5: DESIGN CONSISTENT HASHING - swchen1234/systemDesign GitHub Wiki
目的: distribute requests/data efficiently and evenly across servers.
The rehashing Problem
$$serverIndex = hash(key) % N, where N is the size of the server pool.$$ problems arise when new servers are added, or existing servers are removed. This means that when server 1 goes offline, most cache clients will connect to the wrong servers to fetch data. 解决方法:consistent hashing
Consistent hashing
Basic Steps:
- Map servers and keys on to the ring using a uniformly distributed hash function.
- Hash function的选择和之前不同,如SHA-1 is used as the hash function f, and the output range of the hash function is: x0, x1, x2, x3, ..., xn. In cryptography, SHA-1’s hash space goes from 0 to 2^160 - 1.
- 注意这里不用module了。
- To find out which server a key is mapped to, go clockwise from the key position until the first server on the ring is found.
- 添加/删除 a server,依照顺时针查找的原理,只有 k/n 个keys 需要被 remapped on average, where k is the number of keys, and n is the number of slots.
Two Issues:
- it is impossible to keep the same size of partitions on the ring for all servers considering a server can be added or removed.
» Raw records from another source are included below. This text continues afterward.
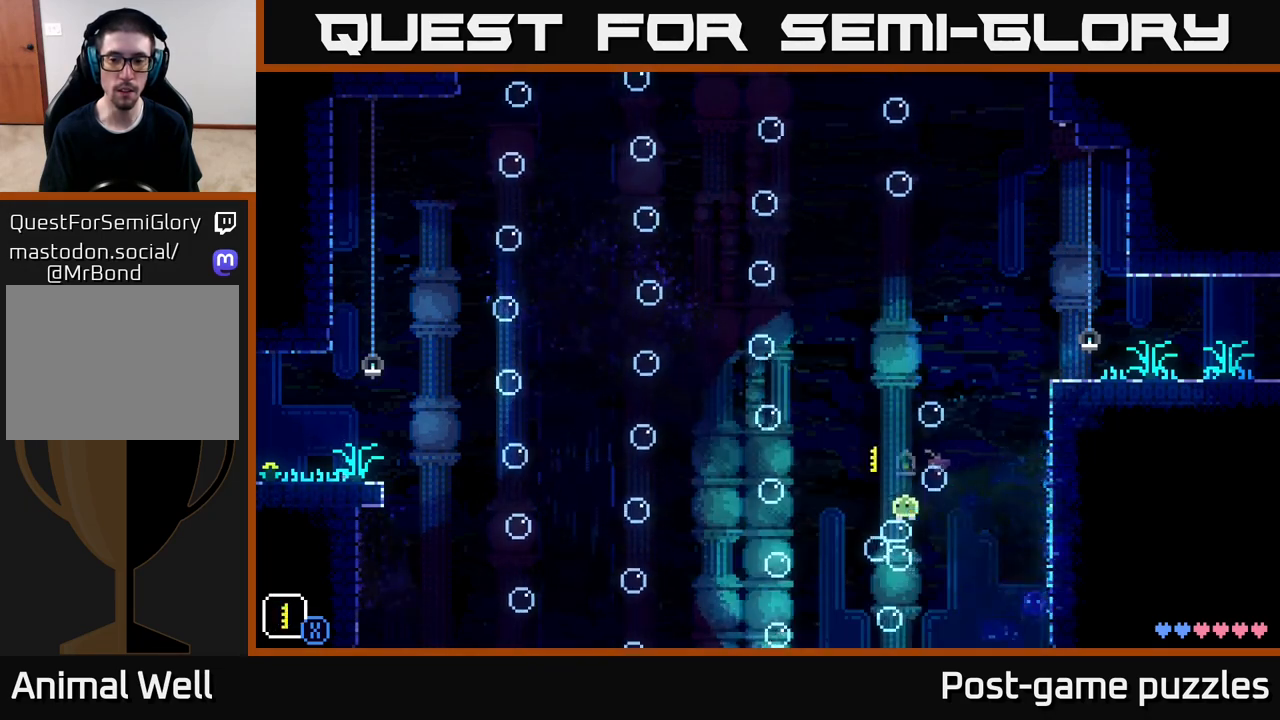
{"buttons": [], "left_stick": "center", "right_stick": "center", "events": [[333, "R1", "down"], [450, "R1", "up"]]}
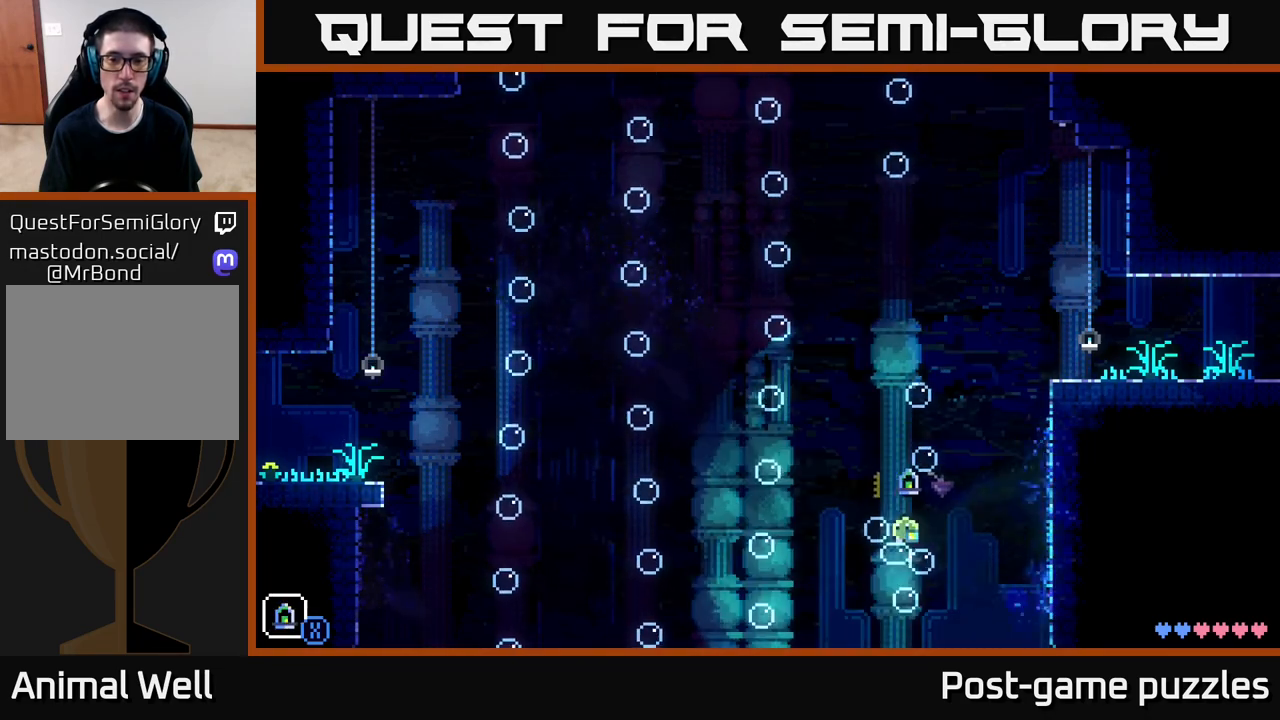
{"buttons": [], "left_stick": "center", "right_stick": "center", "events": []}
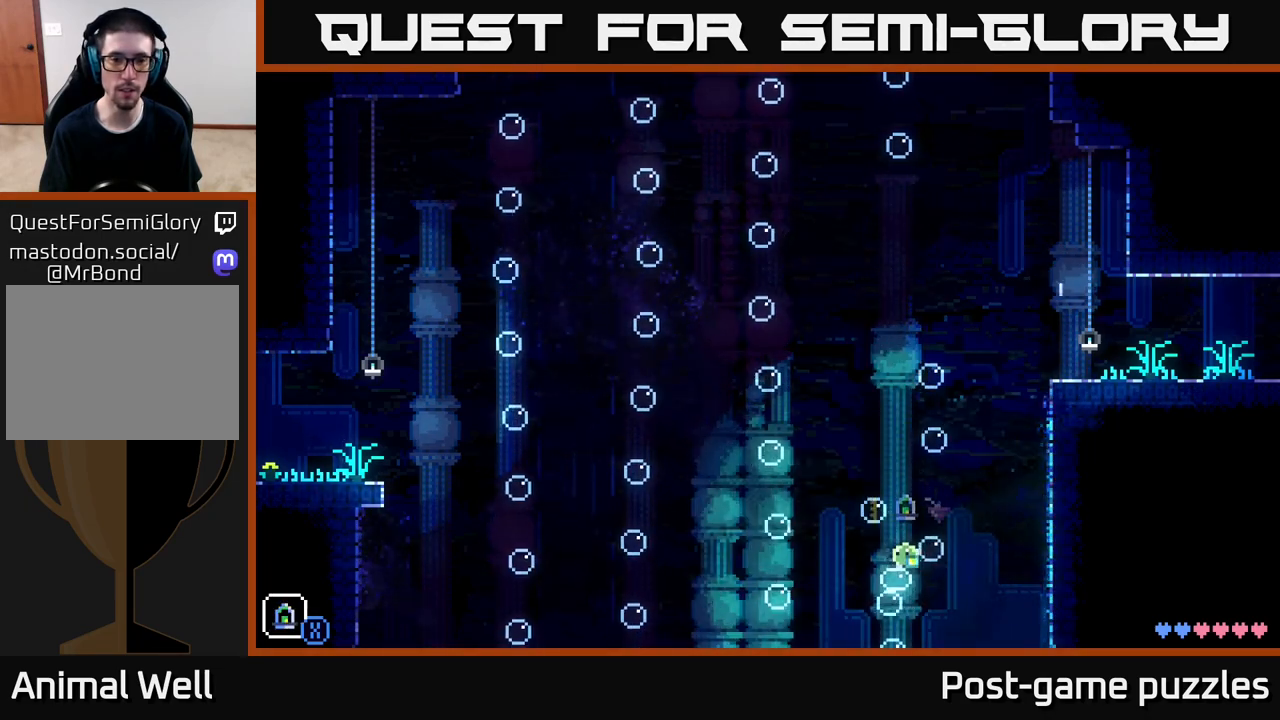
{"buttons": [], "left_stick": "center", "right_stick": "center", "events": []}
- it is possible to have a non-uniform key distribution on the ring
解决方法 => Virtual nodes
Instead of using s0, we have s0_0, s0_1, and s0_2 to represent server 0 on the ring. Similarly, s1_0, s1_1, and s1_2 represent server 1 on the ring. With virtual nodes, each server is responsible for multiple partitions. Partitions (edges) with label s0 are managed by server 0. On the other hand, partitions with label s1 are managed by server 1. 实验证明virtual node 越多,standard deviation越小,从而mapping 更加平均。 virtualNode
Benefits of Consistent Hashing
- Minimized keys are redistributed when servers are added or removed.
- It is easy to scale horizontally because data are more evenly distributed.
- Mitigate hotspot key problem